The Obama administration has launched its own investigation. White House spokesman Robert Gibbs says several agencies are looking into the way banks have been processing bad loans.

ROBERT GIBBS: "We are looking at their process in order to determine their compliance with the law. Obviously, they have certain requirements under the law that have to be met, and if they’re not meeting those requirements they certainly face fines from us and they can face legal actions from homeowners."

But the administration has not supported the idea of a temporary suspension of all foreclosures. Officials say this could endanger the slow economic recovery.
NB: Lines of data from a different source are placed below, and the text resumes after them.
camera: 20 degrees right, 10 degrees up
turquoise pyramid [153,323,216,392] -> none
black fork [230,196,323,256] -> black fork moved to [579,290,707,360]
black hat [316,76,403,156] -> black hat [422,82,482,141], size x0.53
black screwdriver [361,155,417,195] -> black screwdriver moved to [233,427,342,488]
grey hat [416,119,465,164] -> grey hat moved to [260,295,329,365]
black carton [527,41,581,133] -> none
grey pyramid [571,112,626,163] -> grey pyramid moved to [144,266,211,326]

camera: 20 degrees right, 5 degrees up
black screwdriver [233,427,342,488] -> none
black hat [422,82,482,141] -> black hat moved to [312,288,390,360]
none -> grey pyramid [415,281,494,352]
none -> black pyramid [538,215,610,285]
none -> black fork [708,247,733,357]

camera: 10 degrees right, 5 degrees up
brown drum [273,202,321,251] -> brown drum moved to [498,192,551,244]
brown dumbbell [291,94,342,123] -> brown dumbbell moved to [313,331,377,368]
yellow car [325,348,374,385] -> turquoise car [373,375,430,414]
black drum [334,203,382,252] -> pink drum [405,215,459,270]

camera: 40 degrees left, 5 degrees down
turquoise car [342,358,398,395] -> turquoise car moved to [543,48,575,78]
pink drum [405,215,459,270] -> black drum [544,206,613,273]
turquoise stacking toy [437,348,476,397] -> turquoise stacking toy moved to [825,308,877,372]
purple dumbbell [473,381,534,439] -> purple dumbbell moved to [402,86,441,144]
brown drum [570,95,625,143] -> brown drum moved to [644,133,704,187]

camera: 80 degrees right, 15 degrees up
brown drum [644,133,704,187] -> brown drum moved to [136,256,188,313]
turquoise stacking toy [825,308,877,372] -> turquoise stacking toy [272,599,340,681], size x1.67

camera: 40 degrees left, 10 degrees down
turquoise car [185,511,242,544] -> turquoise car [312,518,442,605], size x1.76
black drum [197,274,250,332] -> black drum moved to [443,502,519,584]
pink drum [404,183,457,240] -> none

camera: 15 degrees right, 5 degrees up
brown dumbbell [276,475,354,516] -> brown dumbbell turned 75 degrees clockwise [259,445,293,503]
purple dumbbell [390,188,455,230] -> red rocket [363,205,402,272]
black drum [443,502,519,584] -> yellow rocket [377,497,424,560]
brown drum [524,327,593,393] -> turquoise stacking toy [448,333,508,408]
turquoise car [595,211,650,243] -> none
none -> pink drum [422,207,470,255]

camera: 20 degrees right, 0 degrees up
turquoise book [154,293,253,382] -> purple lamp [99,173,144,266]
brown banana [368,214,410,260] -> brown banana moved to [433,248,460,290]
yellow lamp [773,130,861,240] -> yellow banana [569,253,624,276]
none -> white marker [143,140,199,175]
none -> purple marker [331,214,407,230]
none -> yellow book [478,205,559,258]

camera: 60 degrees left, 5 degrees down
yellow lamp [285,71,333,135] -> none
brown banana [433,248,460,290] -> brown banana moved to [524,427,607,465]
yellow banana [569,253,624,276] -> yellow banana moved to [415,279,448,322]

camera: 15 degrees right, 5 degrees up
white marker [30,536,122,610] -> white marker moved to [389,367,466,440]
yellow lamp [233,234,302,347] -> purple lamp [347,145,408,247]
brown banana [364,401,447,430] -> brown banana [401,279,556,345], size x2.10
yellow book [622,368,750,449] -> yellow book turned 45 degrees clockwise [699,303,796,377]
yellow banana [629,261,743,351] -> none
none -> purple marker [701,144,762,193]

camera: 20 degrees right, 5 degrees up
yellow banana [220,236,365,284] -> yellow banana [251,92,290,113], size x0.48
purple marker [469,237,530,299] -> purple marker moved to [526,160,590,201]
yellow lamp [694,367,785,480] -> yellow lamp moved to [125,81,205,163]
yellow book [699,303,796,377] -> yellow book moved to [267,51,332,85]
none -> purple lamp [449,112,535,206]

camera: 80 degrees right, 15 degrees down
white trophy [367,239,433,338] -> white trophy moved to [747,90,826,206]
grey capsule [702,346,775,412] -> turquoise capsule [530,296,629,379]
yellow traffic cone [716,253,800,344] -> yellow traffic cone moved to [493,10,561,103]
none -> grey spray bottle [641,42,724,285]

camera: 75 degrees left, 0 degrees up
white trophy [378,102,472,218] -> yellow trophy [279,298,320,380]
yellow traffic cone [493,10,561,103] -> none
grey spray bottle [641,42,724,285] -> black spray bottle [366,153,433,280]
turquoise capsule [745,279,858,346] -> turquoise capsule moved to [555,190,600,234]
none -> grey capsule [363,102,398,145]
Twenty-three states require a court to approve a foreclosure. Several banks have suspended foreclosures in those states temporarily to review their operations. Bank of America, the nation's largest bank, now believes it can restart home repossessions in those states.

Robo-signers are not the only concern right now. "Put-backs" have joined the list of bank worries. In a "put-back," investors try to force a bank to take back a bad loan.

This week, Bank of America said it received a letter from investors holding almost fifty billion dollars in mortgage-backed securities. These are bonds based on large numbers of individual loans. The investors want the bank to buy back any improperly processed loans included in those securities.

Demands on banks for put-backs could grow. And there are even questions about who really owns those bad loans.